I ask because personality changes are common with age-related mental deterioration. In that case there may not be anything you can do except make sure your mother knows when you will be there and not beat yourself up for those times when you cannot be there.

--- End quote ---

--- Quote from: Thipu1 on November 24, 2012, 12:28:15 PM ---No. Mom has her own apartment in an independent living community. He place is one that people in NYC would kill to have. 

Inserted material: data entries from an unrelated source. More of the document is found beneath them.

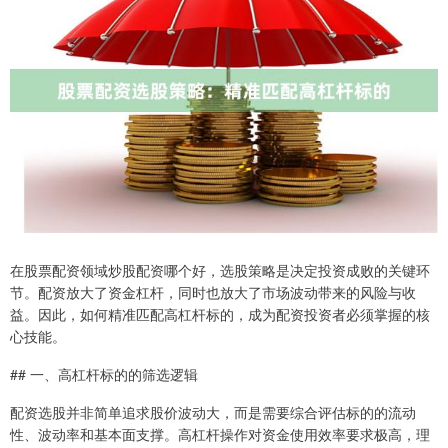
在股票配资领域炒股配资哪个好，选股策略是决定投资成败的关键环
节。配资放大了资金杠杆，同时也放大了市场波动带来的风险与收
益。因此，如何精准匹配高杠杆标的，成为配资投资者必须掌握的核
心技能。
## 一、高杠杆标的的筛选逻辑
配资选股并非简单追求股价波动大，而是需要综合评估标的的流动
性、波动率和基本面支撑。高杠杆操作对资金使用效率要求极高，理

  When the weather is good she plays nine holes of golf once a week with other ladies of her age.  When family members come to visit, she cooks for them.  She shows no signs of dementia but she was always a bit demanding and, since she entered her Nineties it's become more pronounced. 

--- End quote ---

Nicely put, Charlatan.

Thipu, just because Mom is on her own doesn't mean she is completely fine. She is able to handle her own affairs and life, but may be loosing some filters. I did see someone I loved kind of going that way. We finally just accepted her little abuses, shrugged, and went on. Honestly, your mom's activities (golf) are probably slowing down the inevitable as well as being a sign she is doing well so please be grateful for that. Probably no intervention is needed now; just understanding, a thicker skin, and tolerance. A way thicker skin, and a closed mouth.

I find myself being a lot more blunt about some things (eHellions may have noticed), and am getting pretty darn tired of backtracking and saying, "So sorry. Badly stated. What I meant was ................". I know soon I will be loosing that filter. Scary stuff.

By the way, I would love to hear bout your vacation. And I will forgive you for missing Thanksgiving with us. I know you were tired and that is a huge trip just for a dinner! The companionship we can make up soon!

Audrey Quest:
Wait a minute!  Your mom is in her 90s?
 
Cut her some slack and just be understanding.

Don't get defensive about her tactics--be bigger than that.  Express your disappointment that the situation has caused you to be apart and leave it at that.
 
The situation may get more difficult as time goes on.  It's just part of life.  It's a sad part of life, but it is what it is.